A former client has been asking me these interesting questions about who to believe more, whether the dating advice focusing on the spiritual world or the one focusing on the "we are physical beings" approach.

It's no secret that I was I complete loser when it came to relationships and I had to educate myself on what men actually wanted from a partner and how to attract the kind of man that I wanted.

To me it was not one or the other. I had to use both. 



Being a woman I would have loved to stay just with the spiritual approach, manifest my partner and voila, they lived happily ever after.

The real world doesn't work like that.

It was helpful to work on my inner blocks. It was imperative that I let go of stuff from my past that was keeping me from giving a chance to men who didn't look exactly like Brad Pitt.

However, I also had to learn to dress and most importantly, BEHAVE, in a way that was attractive to men looking for a wife (not just looking for a girlfriend, but who were in the market shopping for a wife).

Which brings us back to my former client.

For the spiritual approach I love Kathryn Alice. I do like a lot her work on soul mates and she has been a pillar to finally meet and marry my husband.

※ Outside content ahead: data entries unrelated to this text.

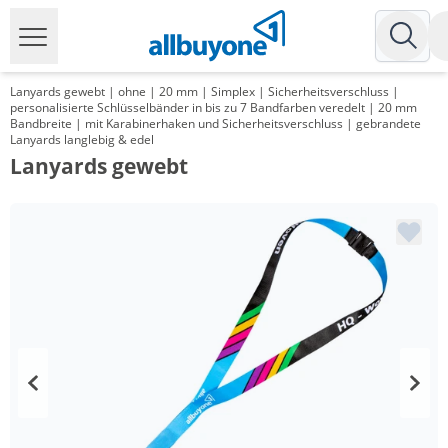
Lanyards gewebt | ohne | 20 mm | Simplex | Sicherheitsverschluss |
personalisierte Schlüsselbänder in bis zu 7 Bandfarben veredelt | 20 mm
Bandbreite | mit Karabinerhaken und Sicherheitsverschluss | gebrandete
Lanyards langlebig & edel
Lanyards gewebt
Menge
Preis
*
ab 1000 Stück
1,17 €
*
ab 3000 Stück
1,00 €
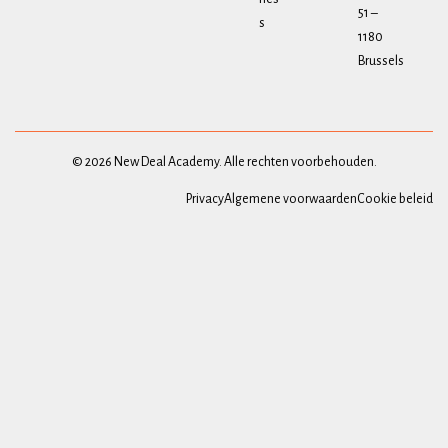
51 –
s
1180
Brussels
© 2026 New Deal Academy. Alle rechten voorbehouden.
Privacy
Algemene voorwaarden
Cookie beleid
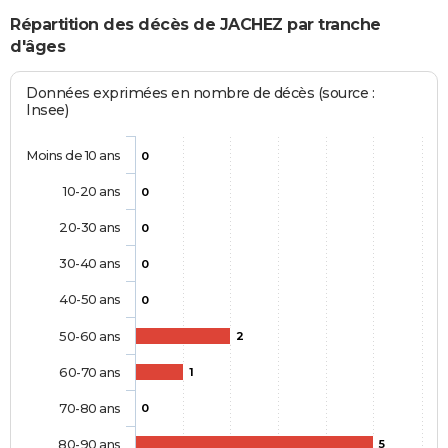
Répartition des décès de JACHEZ par tranche
d'âges
Données exprimées en nombre de décès (source :
Insee)
Moins de 10 ans
0
10-20 ans
0
20-30 ans
0
30-40 ans
0
40-50 ans
0
50-60 ans
2
60-70 ans
1
70-80 ans
0
80-90 ans
5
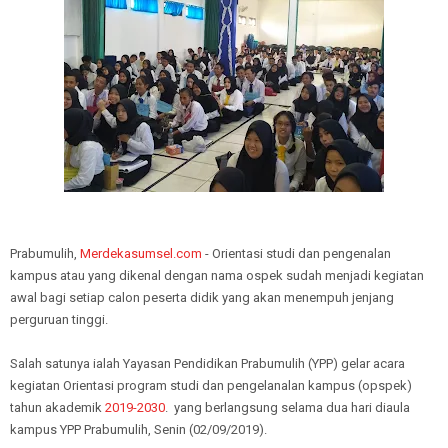
Prabumulih,
Merdekasumsel.com
- Orientasi studi dan pengenalan
kampus atau yang dikenal dengan nama ospek sudah menjadi kegiatan
awal bagi setiap calon peserta didik yang akan menempuh jenjang
perguruan tinggi.
Salah satunya ialah Yayasan Pendidikan Prabumulih (YPP) gelar acara
kegiatan Orientasi program studi dan pengelanalan kampus (opspek)
tahun akademik
2019-2030
. yang berlangsung selama dua hari diaula
kampus YPP Prabumulih, Senin (02/09/2019).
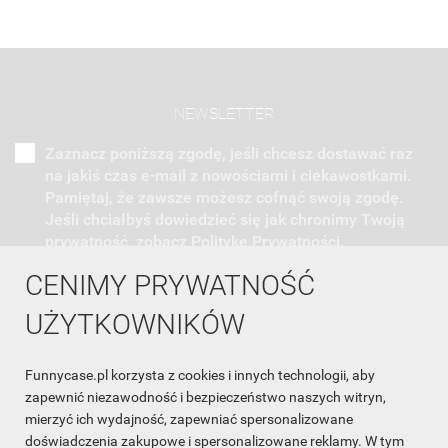
NEWSLETTER
Zaznacz poniższą zgodę, jeśli chcesz dostawać raz
na jakiś czas e-mail z nowościami i ciekawostkami.
Pamiętaj, że zawsze możesz cofnąć swoją zgodę.
Jeśli chciałbyś dowiedzieć się jak chronimy Twoją
prywatność, zobacz Politykę Prywatności.
CENIMY PRYWATNOŚĆ
UŻYTKOWNIKÓW
Funnycase.pl korzysta z cookies i innych technologii, aby
INFORMACJA O SKLEPIE

zapewnić niezawodność i bezpieczeństwo naszych witryn,
mierzyć ich wydajność, zapewniać spersonalizowane
INFORMACJE

doświadczenia zakupowe i spersonalizowane reklamy. W tym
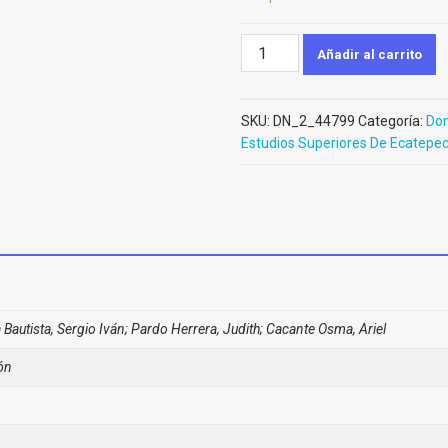
Gestión
Añadir al carrito
del
riesgo
físico,
SKU:
DN_2_44799
Categoría:
Don
biológico
Estudios Superiores De Ecatepe
y
en
seguridad
química
(Donación)
cantidad
a Bautista, Sergio Iván; Pardo Herrera, Judith; Cacante Osma, Ariel
ón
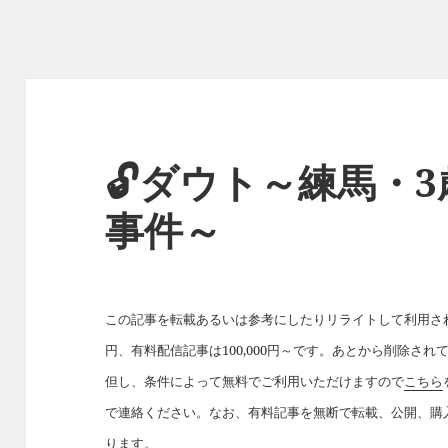
🔓ダウト～練馬・
事件～
この記事を転載あるいは参考にしたりリライトして利用された
円、有料配信記事は100,000円～です。あとから削除さ
但し、条件によって無料でご利用いただけますので
こちら
で連絡ください。なお、有料記事を無断で転載、公開、購
ります。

Like I said above, I also needed the physical approach and in my opinion there is nothing like the classic Getting To I Do by Pat Allen. In this book it's discussed how women with more masculine energy (a.k.a. the ultra competitive high achiever) need to decide whether they want a man with more masculine energy (therefore the woman must tone herself down) or a man with more feminine energy (where the woman is the one with the pants in the house). Both approaches are valid and valuable depending on what do you want as a woman.

Kathryn Alice says that if a man is your soul mate, it doesn't matter if you "screw it up" at one particular point because as a soul mate, the relationship can't be destroyed. Pat Allen says that if you screw it up, that's it, you just lost it.

Are these opposite points of view?

In my opinion, not really.

If someone is not meant to be, it doesn't matter how perfect you behave, it will not be long lasting. You can be in the right place at the right time but if it's not meant to happen, it won't happen.

So just figure out who you are, what you want and behave in a way that will attract your desired kind of man.

Don't sweat out too much on being 100% perfect. Do focus on improving yourself all you can, not just to get a guy, but for yourself, to feel good about yourself.